:: QUOTED PASSAGE ::
= = =

HF!C: Do you have a favorite character, and is it because you love or hate that character?
PK: Qubit and Kaidan are my favorites. Qubit because he’s a bit obsessive and kind of a straight-line thinker–I’m a bit too much like that myself. Qubit is the closest character we have to Reed Richards–but perhaps without the moral certitude Reed has. Reed Richards has always been one of my favorite comics characters. Kaidan appeals to me because she likes being part of a team, and also is a bit unsure of her worth. She’s at heart an optimist, and maybe a bit naive. All those things make it easy to root for her. And as you will see in one of the upcoming issues, she discovers another aspect of her powers. I think Mark has big plans for her.
HF!C: In issue #9 of “Irredeemable” we saw a good deal of role reversal. Tony seemed fragile and human, whereas The Paradigm became much darker and almost sinister. Has your perception of the characters changed as this project moved forward, or have you and Mr. Waid maintained a consistent vision?
PK: I think the Paradigm/Plutonian conflict has not been inconsistent, but it has brought out hidden aspects of the heroes’ personalities. I think the Paradigm is wrestling with the “ends and means” dilemma, and that’s pushing them to a place where they are a bit unsure. But that’s a place where we can tell a lot of cool stories.
HF!C: Before we go, is there anything you’d like to plug, promote, or otherwise talk about?
PK: I’m on a bit of hiatus, as my next issue of “Irredeemable” will be #16. The incredible Diego Barreto will be drawing issues #13-15. I’d just like to thank everyone for supporting the book. If you haven’t read it, please give “Irredeemable” a try!
Congrats to Peter Krause, Mark Waid, and the rest of the creative team/staff at BOOM! Studios for their much deserved Eisner nomination. Irredeemable #13 is in stores now (sadly lacking Krause’s art, yet pleasantly featuring fine pencils by Diego Barreto). Many thanks to Peter Krause for taking time out of his schedule to mingle with us internet nerds.

= = =

:: Layout region entries ::
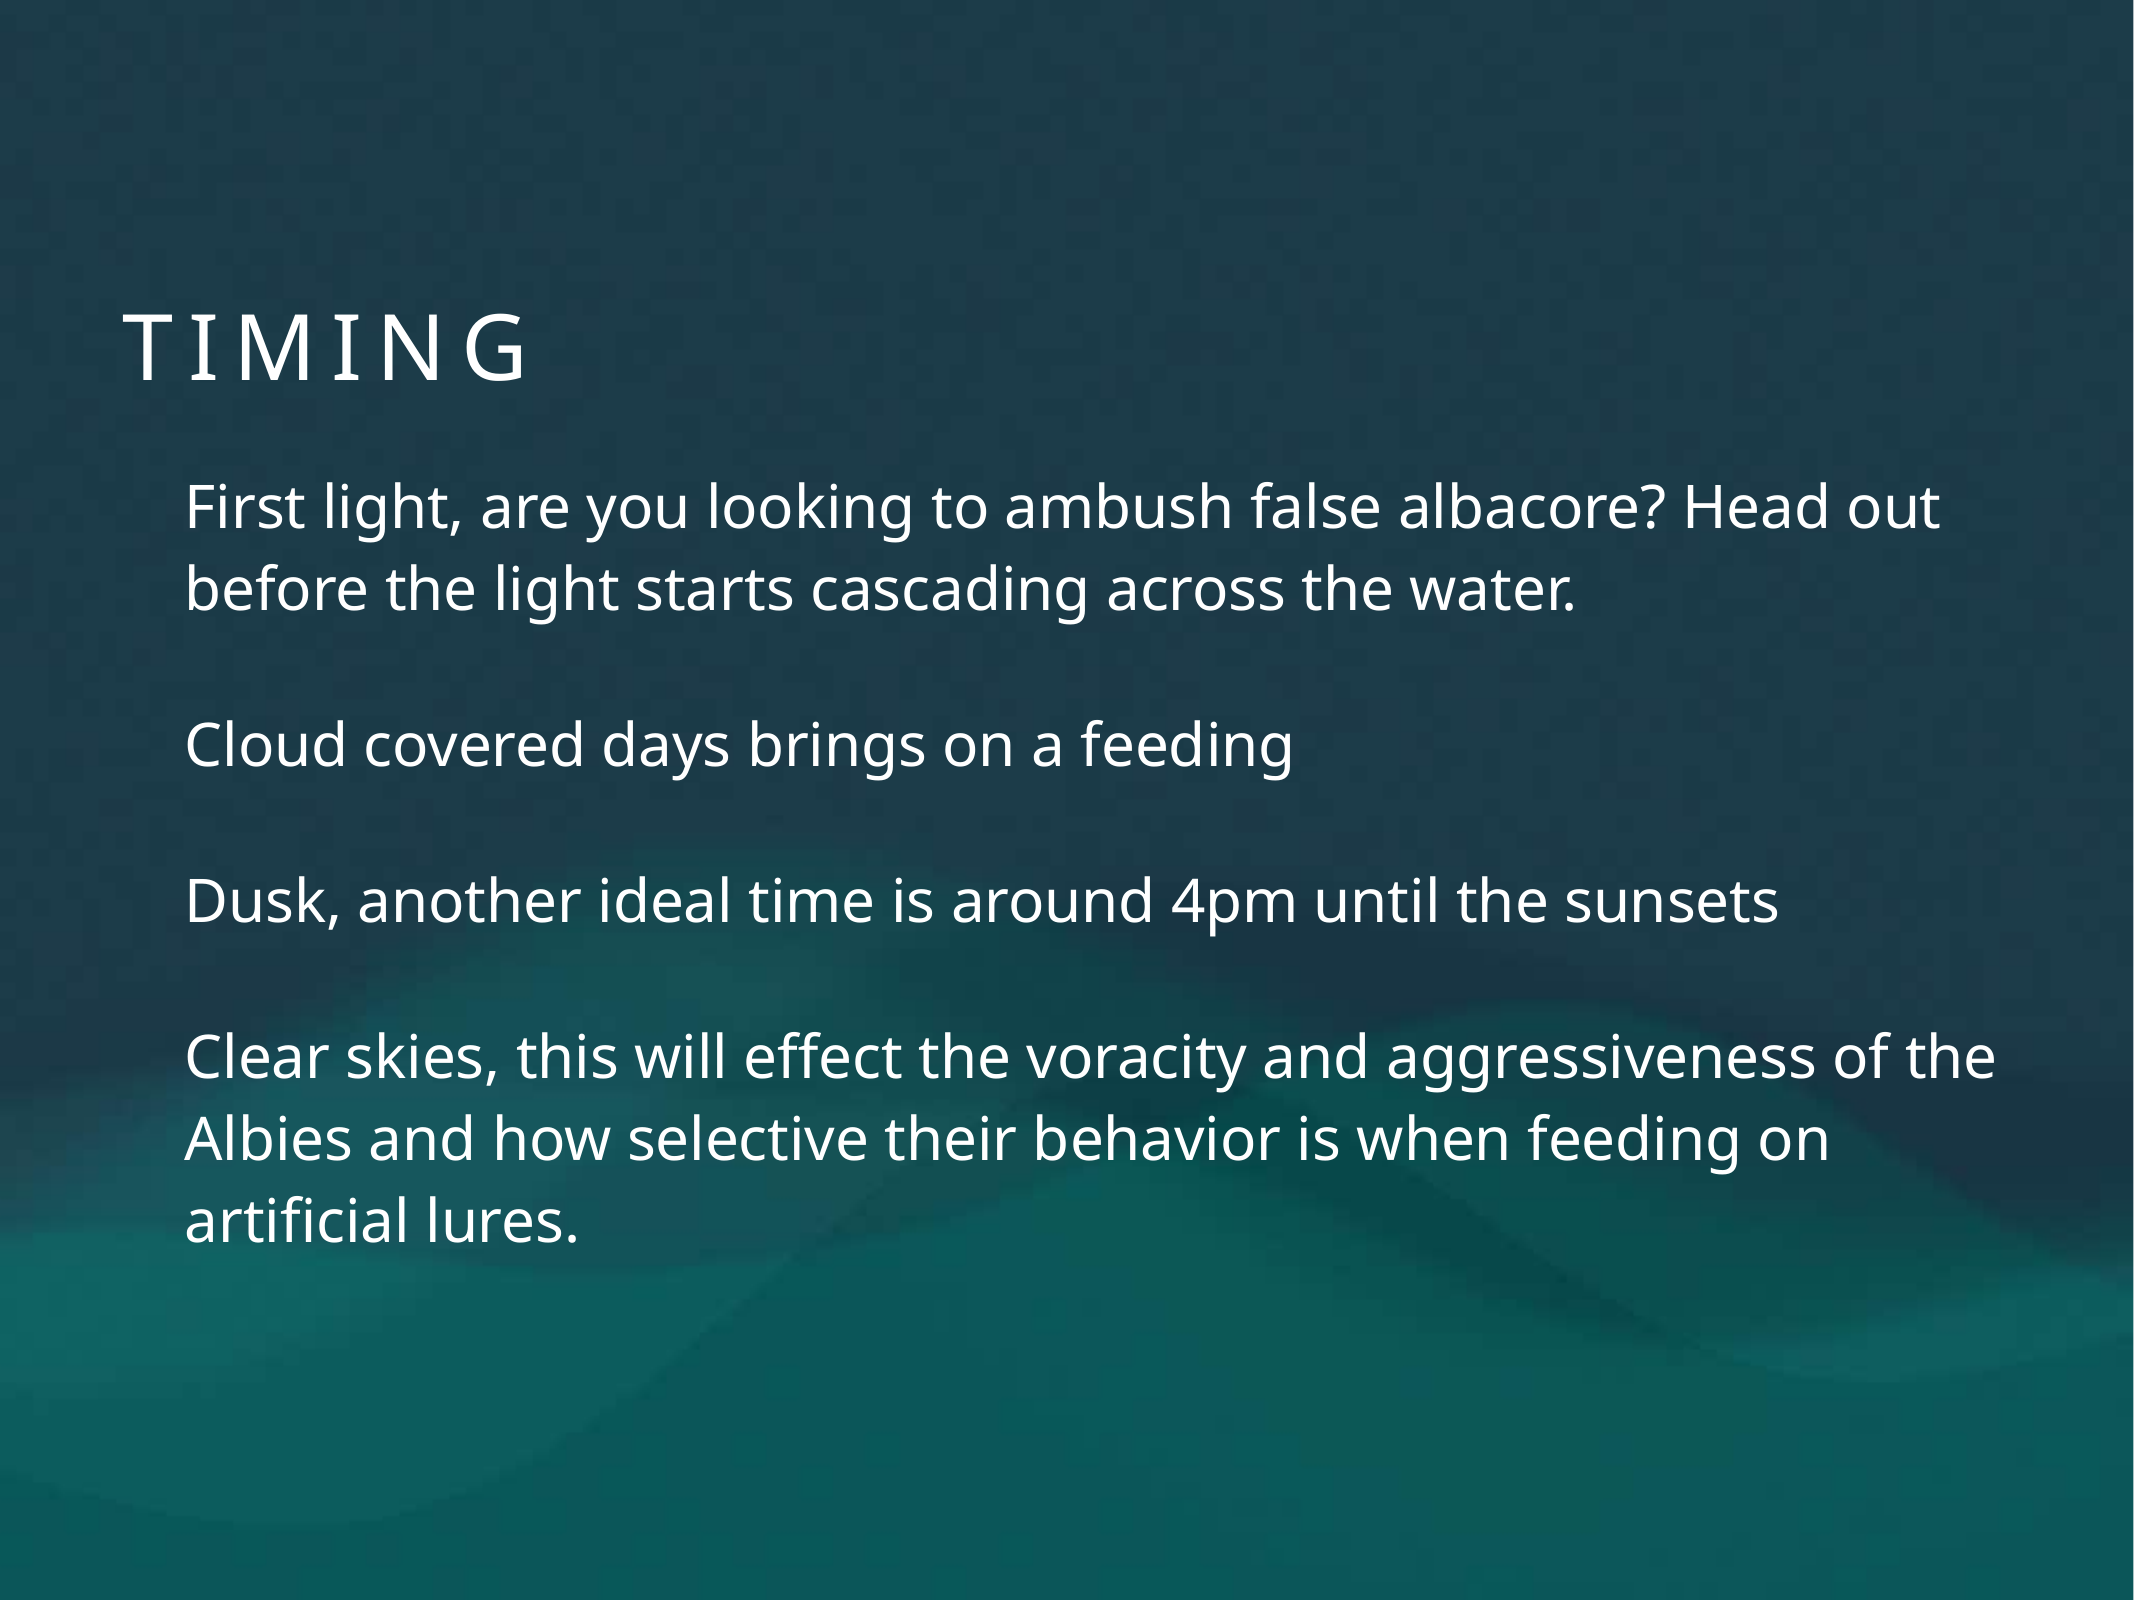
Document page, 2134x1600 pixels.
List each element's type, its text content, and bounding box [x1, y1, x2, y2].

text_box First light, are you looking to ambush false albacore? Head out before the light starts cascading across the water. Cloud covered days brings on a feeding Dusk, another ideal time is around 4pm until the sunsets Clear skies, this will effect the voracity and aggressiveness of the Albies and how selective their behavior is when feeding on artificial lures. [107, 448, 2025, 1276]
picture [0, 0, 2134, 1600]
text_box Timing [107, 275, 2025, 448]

= = =

:: REQUIRED WORK ::
A. Answer these about the Irredeemable interview, one line each:
(i) Which comics character does Krause say Qubit is the closest to?
(ii) Which issue of "Irredeemable" will be Krause's next?
(iii) Who will draw issues #13-15?
B. Print everything in the Irredeemable interview from "PK: I think" down to "of cool stories.", with no changes.
C. Please write what comes next in the Irredeemable interview, starting after its final sentence.

:: ANSWERS PER TASK ::
A.
(i) Reed Richards
(ii) #16
(iii) Diego Barreto

B.
PK: I think the Paradigm/Plutonian conflict has not been inconsistent, but it has brought out hidden aspects of the heroes’ personalities. I think the Paradigm is wrestling with the “ends and means” dilemma, and that’s pushing them to a place where they are a bit unsure. But that’s a place where we can tell a lot of cool stories.

C.
What can I say about Mark Waid that I haven’t already said? When he took a job as editor in chief at BOOM! Studios I assumed Mark was settling down after a long career in comics with a fun job that would eventually end in retirement. I knew he was writing stuff like The Incredibles, but I felt little reason to care. Oblivious to the “Mark Waid is Evil” ad campaign I picked up Irredeemable #1 purely on spec. “Sure,” I thought, “I like Mark Waid.” The ensuing 9 issues were some of 2009’s best reading, a feat that managed to catapult this late comer into the High Five! Comics’ top 5 of the 2000s list.
By the first page of Irredeemable we are immersed in to the world of The Plutonian. Once humanity’s great saviour now the scourge of the earth we are introduced to “Tony” as we witness the terrifying and merciless butchering of a former team mate along with his family. Devastating entire cities, murdering those closest to him, and generally acting like a premium grade douche bag, the once hero now villain parades in a bath of blood not seen since the days of Miracle Man #15. Oh, but there’s more. Not content simply to horrify his readers, Mark Waid crams romance, family, relationships, humanity, and every form of interpersonal drama imaginable into this masterpiece. Arguably, the true brilliance of Irredeemable has been that every panel of every page matters. Clothing, expressions, gestures. Don’t blink, you’ll miss something cool.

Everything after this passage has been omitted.